YOUR ASSIGNMENT: Please set down only the lines below starting with the line with "დილის ჩართვა" and going on through the line with "местные жители понятия не имели о керамике.", verbatim and without pictures.

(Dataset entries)
----------------
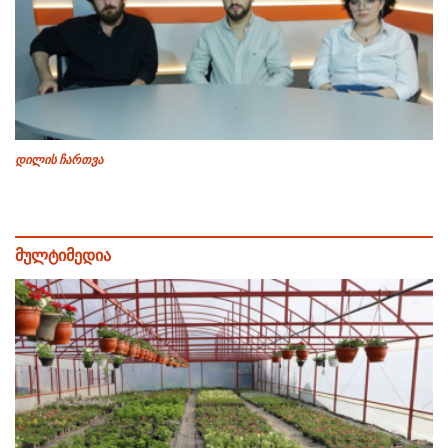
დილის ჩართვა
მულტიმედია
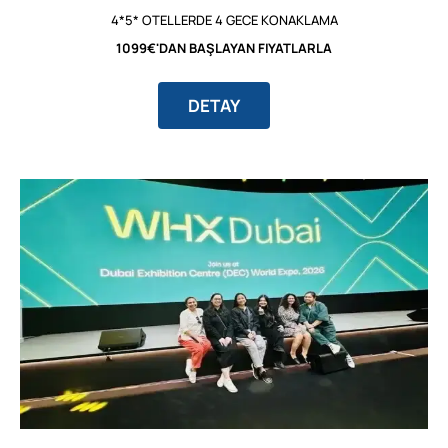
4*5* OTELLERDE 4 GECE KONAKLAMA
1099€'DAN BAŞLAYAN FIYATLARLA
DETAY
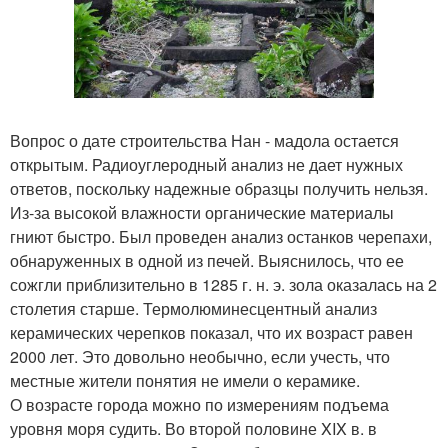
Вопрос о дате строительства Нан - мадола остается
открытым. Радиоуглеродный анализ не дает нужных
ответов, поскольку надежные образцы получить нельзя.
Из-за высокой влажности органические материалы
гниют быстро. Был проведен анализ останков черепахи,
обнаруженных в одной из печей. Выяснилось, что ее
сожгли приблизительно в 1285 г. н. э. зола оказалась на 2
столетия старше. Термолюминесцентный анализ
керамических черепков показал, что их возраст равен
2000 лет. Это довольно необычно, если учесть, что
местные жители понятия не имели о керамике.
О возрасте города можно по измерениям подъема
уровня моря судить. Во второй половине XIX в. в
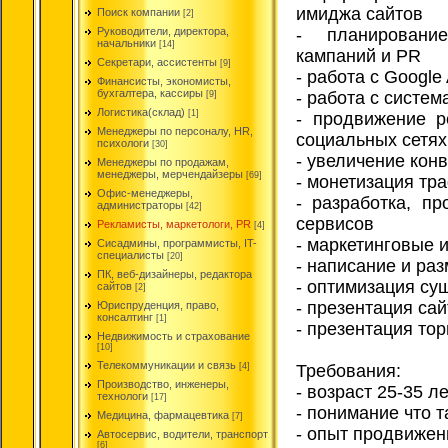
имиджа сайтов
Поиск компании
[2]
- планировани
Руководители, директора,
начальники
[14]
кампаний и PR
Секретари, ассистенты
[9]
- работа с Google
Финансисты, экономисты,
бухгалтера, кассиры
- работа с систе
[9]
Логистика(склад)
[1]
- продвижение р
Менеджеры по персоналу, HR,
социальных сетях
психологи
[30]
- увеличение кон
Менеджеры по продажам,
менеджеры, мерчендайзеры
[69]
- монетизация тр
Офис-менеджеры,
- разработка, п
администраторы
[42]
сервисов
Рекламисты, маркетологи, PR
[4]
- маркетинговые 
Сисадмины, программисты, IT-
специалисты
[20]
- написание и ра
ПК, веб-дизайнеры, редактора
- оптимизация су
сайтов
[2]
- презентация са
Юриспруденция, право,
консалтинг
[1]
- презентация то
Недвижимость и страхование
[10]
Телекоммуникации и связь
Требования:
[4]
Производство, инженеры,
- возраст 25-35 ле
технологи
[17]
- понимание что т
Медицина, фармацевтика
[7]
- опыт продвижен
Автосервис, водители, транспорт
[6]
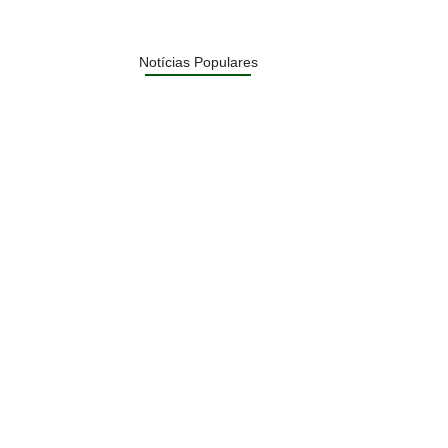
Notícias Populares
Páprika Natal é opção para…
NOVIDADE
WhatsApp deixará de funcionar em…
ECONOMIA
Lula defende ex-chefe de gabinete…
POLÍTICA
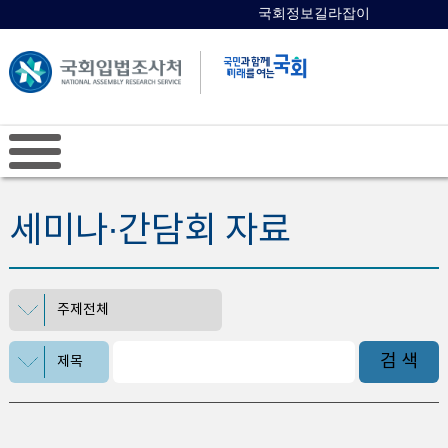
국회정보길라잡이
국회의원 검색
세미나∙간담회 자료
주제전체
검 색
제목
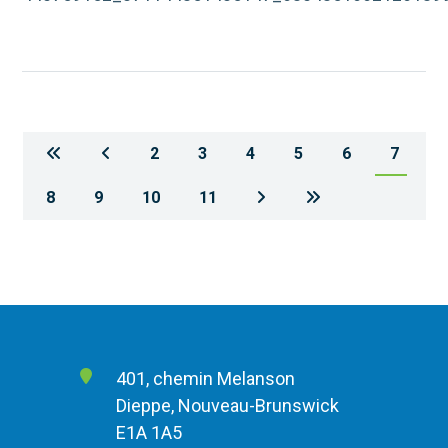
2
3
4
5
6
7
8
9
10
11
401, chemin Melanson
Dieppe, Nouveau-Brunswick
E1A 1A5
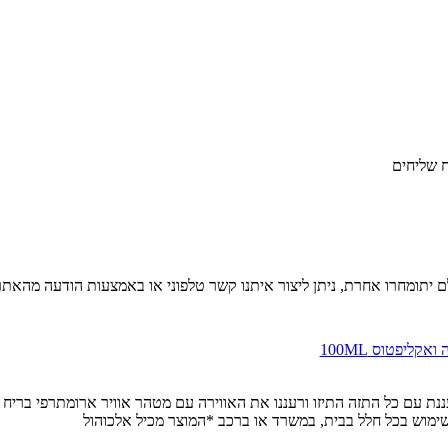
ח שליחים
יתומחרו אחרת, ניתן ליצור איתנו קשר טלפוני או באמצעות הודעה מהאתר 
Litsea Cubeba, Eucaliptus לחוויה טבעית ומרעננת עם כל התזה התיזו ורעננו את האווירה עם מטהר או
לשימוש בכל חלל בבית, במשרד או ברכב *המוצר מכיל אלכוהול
----------------
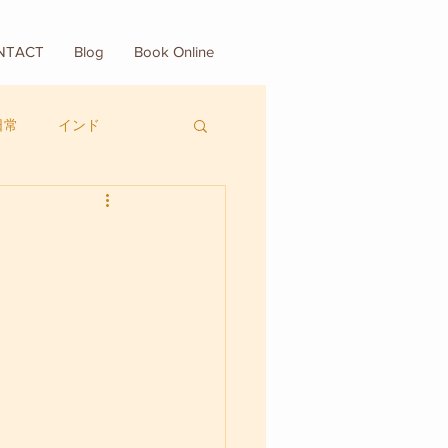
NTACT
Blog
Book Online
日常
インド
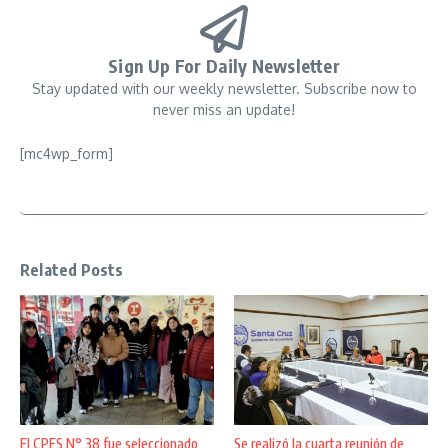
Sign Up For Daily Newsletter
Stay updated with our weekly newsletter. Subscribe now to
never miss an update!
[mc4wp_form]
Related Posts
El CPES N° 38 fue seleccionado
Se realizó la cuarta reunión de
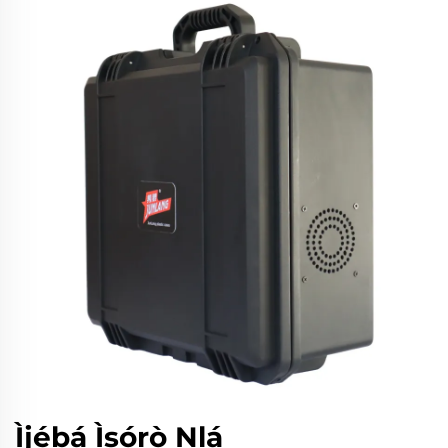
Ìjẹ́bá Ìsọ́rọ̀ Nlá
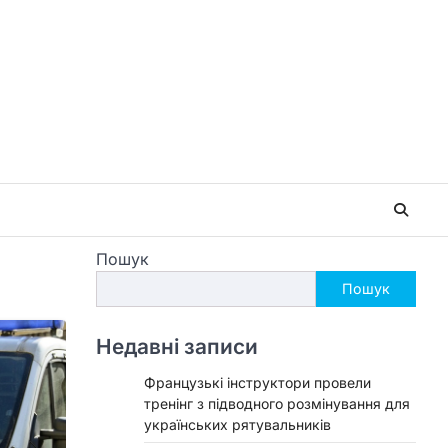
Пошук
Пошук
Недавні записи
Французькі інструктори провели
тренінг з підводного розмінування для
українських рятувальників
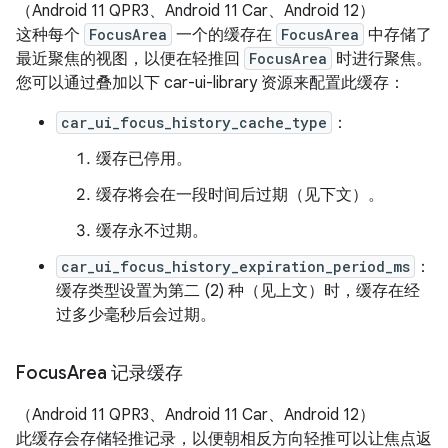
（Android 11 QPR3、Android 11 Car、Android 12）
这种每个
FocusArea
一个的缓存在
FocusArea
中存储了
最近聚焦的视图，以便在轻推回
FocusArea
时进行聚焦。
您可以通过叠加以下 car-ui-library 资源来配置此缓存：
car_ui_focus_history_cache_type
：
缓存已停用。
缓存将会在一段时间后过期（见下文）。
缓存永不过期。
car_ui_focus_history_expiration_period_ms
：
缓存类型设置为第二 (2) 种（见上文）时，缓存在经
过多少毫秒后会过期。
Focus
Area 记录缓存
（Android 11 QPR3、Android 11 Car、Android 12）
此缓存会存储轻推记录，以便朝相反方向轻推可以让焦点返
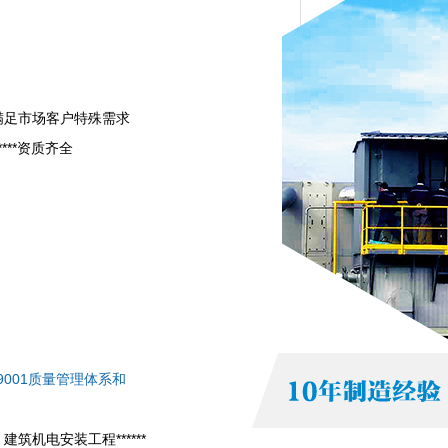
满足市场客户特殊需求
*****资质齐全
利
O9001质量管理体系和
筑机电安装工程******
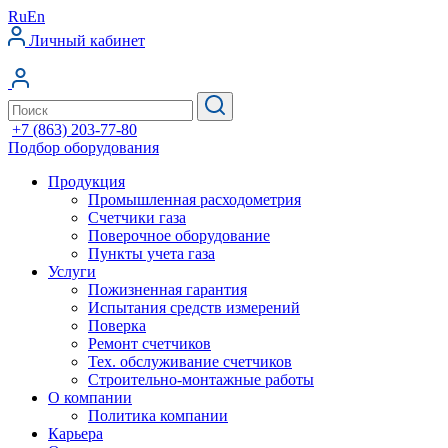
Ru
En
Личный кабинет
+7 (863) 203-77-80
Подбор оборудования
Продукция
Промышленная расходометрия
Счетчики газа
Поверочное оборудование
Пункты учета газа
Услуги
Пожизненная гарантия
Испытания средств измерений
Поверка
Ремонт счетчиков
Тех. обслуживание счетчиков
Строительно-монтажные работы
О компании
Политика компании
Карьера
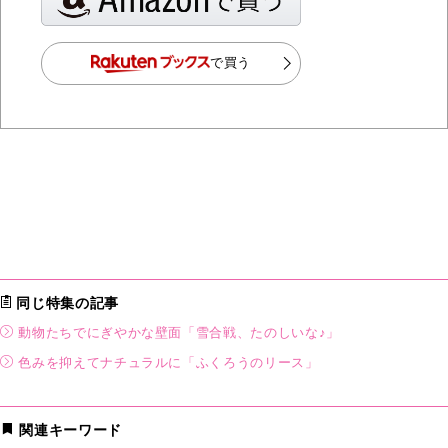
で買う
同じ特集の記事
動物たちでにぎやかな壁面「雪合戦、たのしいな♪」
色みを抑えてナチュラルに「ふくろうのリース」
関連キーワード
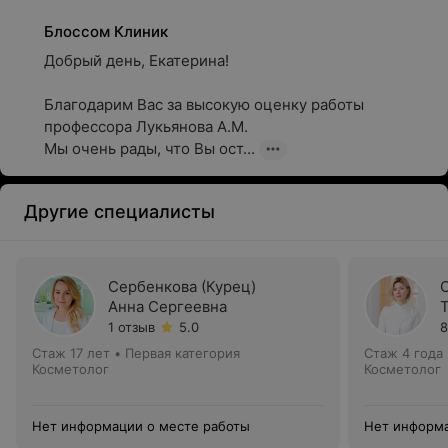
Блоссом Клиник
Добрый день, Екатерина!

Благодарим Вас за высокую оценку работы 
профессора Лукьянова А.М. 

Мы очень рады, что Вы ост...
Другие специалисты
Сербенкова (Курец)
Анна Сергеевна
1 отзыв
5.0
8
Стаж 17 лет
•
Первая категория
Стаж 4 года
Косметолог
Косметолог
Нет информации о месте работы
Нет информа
----------------
RESPONSE TO THIS EXERCISE:
დილის ჩართვა
მულტიმედია
4*5* OTELLERDE 4 GECE KONAKLAMA
1099€'DAN BAŞLAYAN FIYATLARLA
DETAY
Вопрос о дате строительства Нан - мадола остается
открытым. Радиоуглеродный анализ не дает нужных
ответов, поскольку надежные образцы получить нельзя.
Из-за высокой влажности органические материалы
гниют быстро. Был проведен анализ останков черепахи,
обнаруженных в одной из печей. Выяснилось, что ее
сожгли приблизительно в 1285 г. н. э. зола оказалась на 2
столетия старше. Термолюминесцентный анализ
керамических черепков показал, что их возраст равен
2000 лет. Это довольно необычно, если учесть, что
местные жители понятия не имели о керамике.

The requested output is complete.